The U.S. sent six F-22 stealth fighter jets to the Korean Peninsula to prepare for a joint drill with South Korea this week, in a huge show of force against North Korea – despite warnings from the country led by dictator Kim Jong Un.
President Donald Trump and the U.S. are “begging for nuclear war” with the exercises, the North Korean Foreign Ministry said in a televised statement over the weekend, CNN reported, adding that the drills are an “extremely dangerous nuclear gamble.”
And, the U.S. would be “fully responsible” for any nuclear war because of its “reckless nuclear war mania,” CNN reported.
“Then on Sunday, commentary run by [North Korean] state TV called this week’s US-South Korea joint air exercises a ‘dangerous provocation’ pushing the region ‘to the brink of a nuclear war,’ according to CNN,” Business Insider reported. “North Korean media regularly threatens the U.S. and its allies and blames the US for tensions on the peninsula.”
“Vigilant Ace” exercises are slated to kick off Monday and go through Friday.
This comes after North Korea last week launched a new Hwasong-15 intercontinental ballistic missile (ICBM) that it claims was the “most powerful” to date. Experts and officials have since said the latest launch shows that North Korean missiles could reach anywhere in the world.
The ICBM was launched Tuesday from Sain Ni and traveled more than 600 miles before crashing into the Sea of Japan, within Japan’s Exclusive Economic Zone (EEZ). The ICBM was in flight for more than 50 minutes.
The BBC reported that, based on its trajectory, the missile could have traveled more than 8,000 miles, which means it could reach “any part of the continental United States.”
“But it seems likely, the analysis adds, that the missile had a very light mock warhead, meaning it might lack the power to carry a nuclear payload, which is much heavier, over that distance,” the BBC pointed out. “North Korea, however, says the Hwasong-15 could reach mainland US carrying a ‘super-large heavy warhead.’”
The missile launch defied international sanctions on the country led by dictator Kim Jong Un, and it drew ire across the globe, as this was the highest missile North Korea has ever launched – reaching nearly 2,800 miles at its highest.
U.S. Defense Secretary Jim Mattis said the missile test went “higher, frankly, than any previous shot they have taken,” and that North Korea can hit “everywhere in the world, basically.”

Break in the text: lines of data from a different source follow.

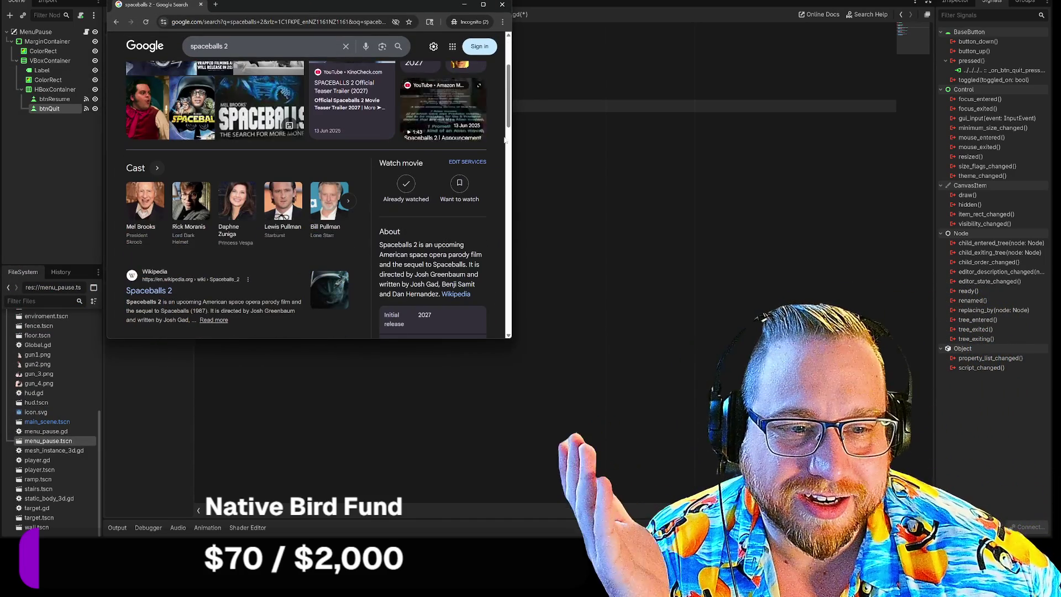
pyautogui.click(145, 201)
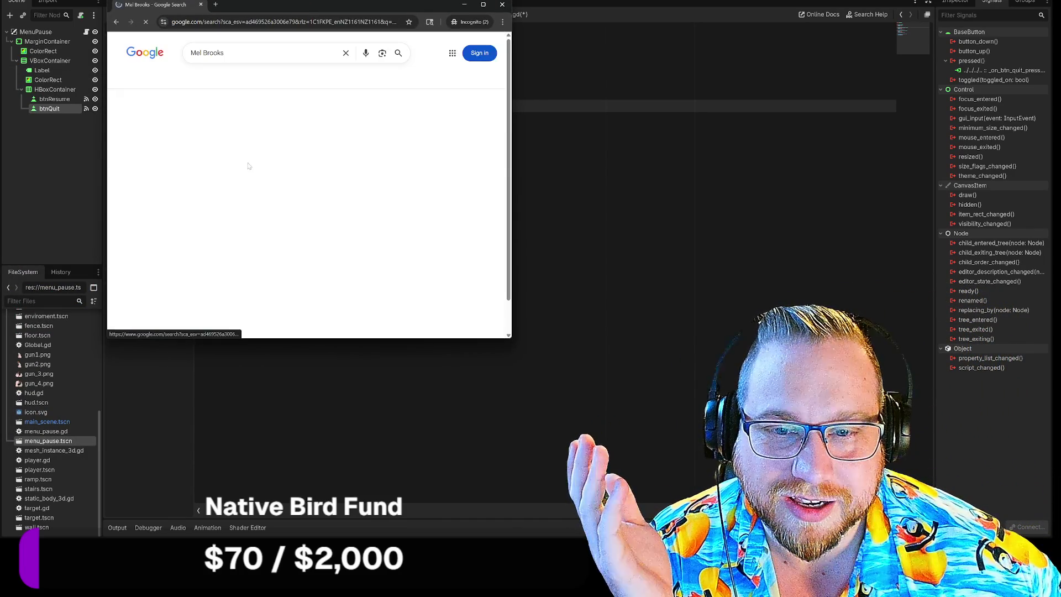
pyautogui.scroll(-2, 395, 144)
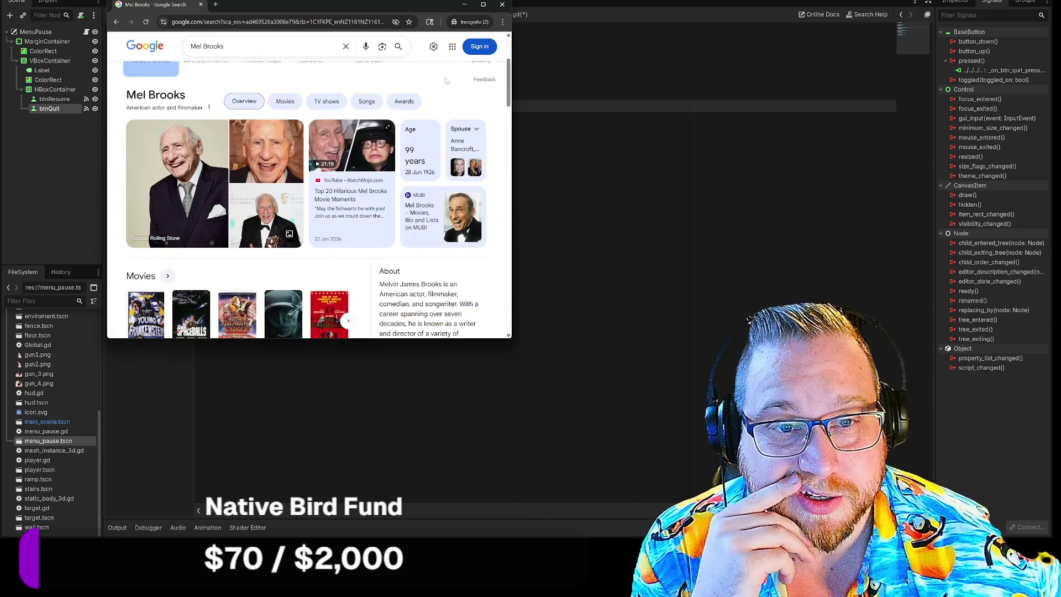
pyautogui.scroll(-1, 447, 82)
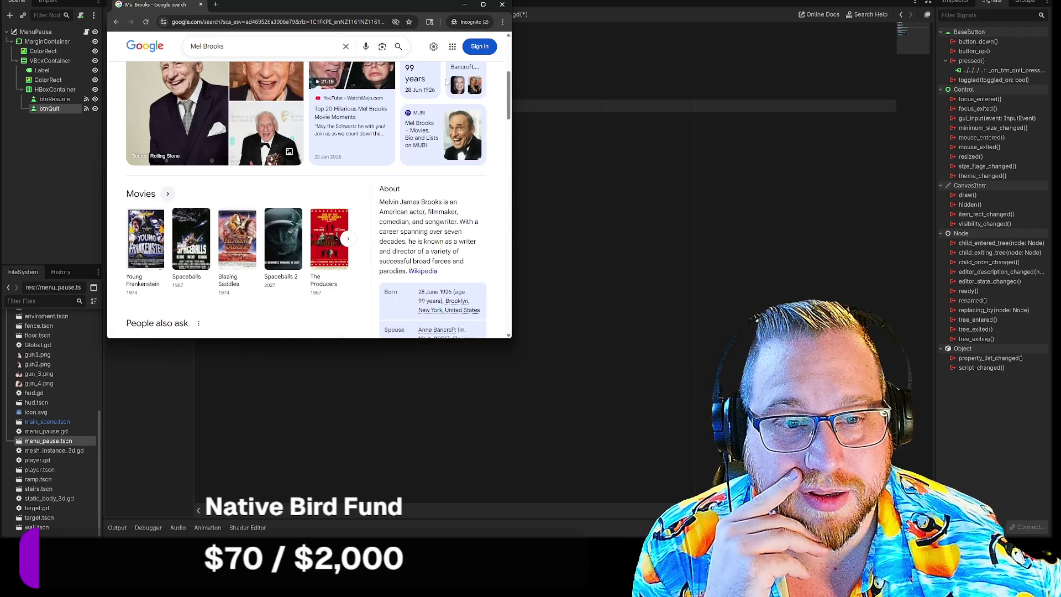
pyautogui.scroll(-1, 447, 82)
pyautogui.scroll(1, 503, 159)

North Korea had not tested a missile in more than two months – odd, considering the regime led by dictator Kim Jong Un has conducted now-16 missile tests this year alone, and also launched a nuclear bomb.
North Korea in early September conducted its sixth ever successful nuclear missile launch and claims that the country now has a Hydrogen bomb it can place on an intercontinental ballistic missile (ICBM).
The most recent North Korean missile test was on Sept. 14, when North Korea launched an intermediate-range missile over Japan into the Pacific Ocean.